## Excerto do texto
.....

Para Germano de Sousa, o Parlamento não tem legitimidade para aprovar a despenalização por duas razões: é “uma minoria a impôr a todos as suas próprias opções e decisões de vida” e pelo facto de a “eutanásia não constar do programa de nenhum dos partidos desses deputados”. Nenhuma das afirmações faz sentido e a segunda é falsa. No contexto da nossa democracia constitucional os direitos individuais estão consagrados na lei e não foram referendados. É assim que deve ser, os direitos não podem ficar reféns de referendos, essa é a estratégia de quem não os quer ver reconhecidos. Acresce que a aprovação de uma lei não exige aos partidos a sua prévia consagração programática, se o exigisse o Parlamento e o país há muito que estariam paralisados.
Ao contrário do que diz Germano de Sousa, aprovar a despenalização não se traduz numa imposição: a lei não vai impor nada ou obrigar seja quem for, a lei vai permitir o recurso à eutanásia a quem o quiser, desde que cumpra os requisitos exigidos. Manter a actual penalização é que constitui uma imposição porque proíbe o recurso à morte assistida a quem o pretenda.
A despenalização é uma opção individual que deve ser consagrada na lei. Mas para Germano de Sousa outros valores mais altos se levantam. Leio com espanto: a ética e a deontologia médicas “para mim sobrelevam qualquer lei ou religião”. O ex-bastonário imagina uma sociedade conduzida pelos princípios do juramento de Hipócrates (século V a.C.) e pela ética da sua Ordem. Não duvido que os próprios médicos reconhecem que não pode ser assim.

.....

## Linhas fornecidas
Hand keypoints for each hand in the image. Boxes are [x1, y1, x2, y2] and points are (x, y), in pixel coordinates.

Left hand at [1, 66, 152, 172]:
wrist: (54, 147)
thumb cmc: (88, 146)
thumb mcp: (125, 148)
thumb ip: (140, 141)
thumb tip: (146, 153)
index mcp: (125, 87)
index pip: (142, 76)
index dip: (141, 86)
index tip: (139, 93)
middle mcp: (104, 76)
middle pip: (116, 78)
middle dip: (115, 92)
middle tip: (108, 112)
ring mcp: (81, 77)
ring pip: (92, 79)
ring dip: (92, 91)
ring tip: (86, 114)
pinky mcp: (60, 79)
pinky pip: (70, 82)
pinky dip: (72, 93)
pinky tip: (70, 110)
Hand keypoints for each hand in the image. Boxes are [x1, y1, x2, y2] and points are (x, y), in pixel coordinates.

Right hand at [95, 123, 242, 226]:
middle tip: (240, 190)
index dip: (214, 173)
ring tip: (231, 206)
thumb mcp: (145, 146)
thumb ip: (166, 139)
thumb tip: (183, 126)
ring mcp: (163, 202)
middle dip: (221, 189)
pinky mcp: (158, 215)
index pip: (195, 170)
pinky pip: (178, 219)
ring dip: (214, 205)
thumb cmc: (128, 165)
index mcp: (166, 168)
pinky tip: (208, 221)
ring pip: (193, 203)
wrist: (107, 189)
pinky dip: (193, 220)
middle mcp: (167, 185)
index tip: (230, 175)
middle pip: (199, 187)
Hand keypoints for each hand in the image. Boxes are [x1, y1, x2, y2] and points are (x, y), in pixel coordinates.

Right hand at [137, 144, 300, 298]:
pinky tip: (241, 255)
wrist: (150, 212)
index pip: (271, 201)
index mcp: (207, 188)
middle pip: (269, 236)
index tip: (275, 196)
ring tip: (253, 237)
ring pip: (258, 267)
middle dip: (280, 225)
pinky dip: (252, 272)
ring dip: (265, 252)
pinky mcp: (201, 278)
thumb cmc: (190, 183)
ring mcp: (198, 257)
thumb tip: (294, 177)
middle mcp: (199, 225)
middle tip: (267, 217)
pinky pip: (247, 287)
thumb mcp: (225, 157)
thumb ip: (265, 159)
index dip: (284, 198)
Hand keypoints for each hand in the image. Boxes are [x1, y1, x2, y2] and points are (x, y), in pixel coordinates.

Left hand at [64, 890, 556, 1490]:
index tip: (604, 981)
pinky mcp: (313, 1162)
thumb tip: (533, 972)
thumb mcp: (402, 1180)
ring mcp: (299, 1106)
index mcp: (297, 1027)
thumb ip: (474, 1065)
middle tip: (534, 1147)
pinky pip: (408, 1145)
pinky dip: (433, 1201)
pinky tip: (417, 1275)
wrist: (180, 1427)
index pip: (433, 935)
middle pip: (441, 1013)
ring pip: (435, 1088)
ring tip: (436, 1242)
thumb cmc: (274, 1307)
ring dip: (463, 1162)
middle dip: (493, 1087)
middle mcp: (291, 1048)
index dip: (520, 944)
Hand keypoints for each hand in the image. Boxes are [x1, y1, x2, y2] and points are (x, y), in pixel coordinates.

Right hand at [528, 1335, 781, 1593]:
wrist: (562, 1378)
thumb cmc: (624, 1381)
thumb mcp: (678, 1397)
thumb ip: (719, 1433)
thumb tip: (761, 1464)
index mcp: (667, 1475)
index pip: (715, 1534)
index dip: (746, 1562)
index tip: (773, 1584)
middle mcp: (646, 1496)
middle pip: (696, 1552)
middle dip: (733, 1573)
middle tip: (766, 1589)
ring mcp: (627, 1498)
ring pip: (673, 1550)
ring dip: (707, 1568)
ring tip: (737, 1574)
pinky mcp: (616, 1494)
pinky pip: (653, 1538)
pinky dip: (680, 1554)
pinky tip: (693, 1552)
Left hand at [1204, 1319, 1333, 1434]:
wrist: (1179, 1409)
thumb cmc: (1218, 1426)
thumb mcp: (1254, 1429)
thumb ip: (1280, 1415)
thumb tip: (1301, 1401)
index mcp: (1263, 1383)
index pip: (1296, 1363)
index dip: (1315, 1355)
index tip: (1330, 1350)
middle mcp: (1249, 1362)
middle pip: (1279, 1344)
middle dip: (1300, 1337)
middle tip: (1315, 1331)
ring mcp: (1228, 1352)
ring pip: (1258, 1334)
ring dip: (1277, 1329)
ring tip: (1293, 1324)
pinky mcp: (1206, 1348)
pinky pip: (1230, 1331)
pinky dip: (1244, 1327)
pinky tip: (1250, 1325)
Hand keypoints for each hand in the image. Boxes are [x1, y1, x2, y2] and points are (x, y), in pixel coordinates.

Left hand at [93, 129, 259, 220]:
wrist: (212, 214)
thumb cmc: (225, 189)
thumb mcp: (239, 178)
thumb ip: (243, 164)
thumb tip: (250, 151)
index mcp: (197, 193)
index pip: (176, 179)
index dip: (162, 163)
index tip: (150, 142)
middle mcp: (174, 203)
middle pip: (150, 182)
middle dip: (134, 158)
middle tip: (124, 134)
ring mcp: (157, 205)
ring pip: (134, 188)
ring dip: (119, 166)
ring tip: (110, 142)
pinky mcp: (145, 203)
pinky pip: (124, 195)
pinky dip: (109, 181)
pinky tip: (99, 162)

.....

## Tarefa
Prossiga o texto sobre a despenalização da eutanásia a partir da sua última frase.

## Resposta
Os médicos respeitam o direito dos doentes à autodeterminação que lhes permite aceitar ou recusar o que lhes é proposto. Por maioria de razão, dignidade e padrões de vida são definições e escolhas do doente que o médico está obrigado a respeitar, sem pretender impor as suas. Se assim não for, “o princípio ético de tudo fazer pelo bem estar e dignidade do seu doente”, defendido por Germano de Sousa, esvazia-se de conteúdo.
A relação médico-doente consolida-se tanto no respeito pelo direito do médico à objeção de consciência como no respeito pela autodeterminação do doente. O médico não pode ser obrigado a praticar eutanásia e o doente não pode ser impedido de a ela recorrer. A ética médica não pode esmagar os direitos de personalidade do doente, são eles que permitem afirmar e preservar a sua dignidade.
A eutanásia não é uma obrigação, a sua despenalização é um direito que alarga as escolhas de cada um perante o sofrimento, a agonia, a dependência, a degradação. Mais direitos, mais democracia. É disso que se trata.
Texto publicado pelo Semanário Expresso, na edição de sábado 11 de fevereiro de 2017.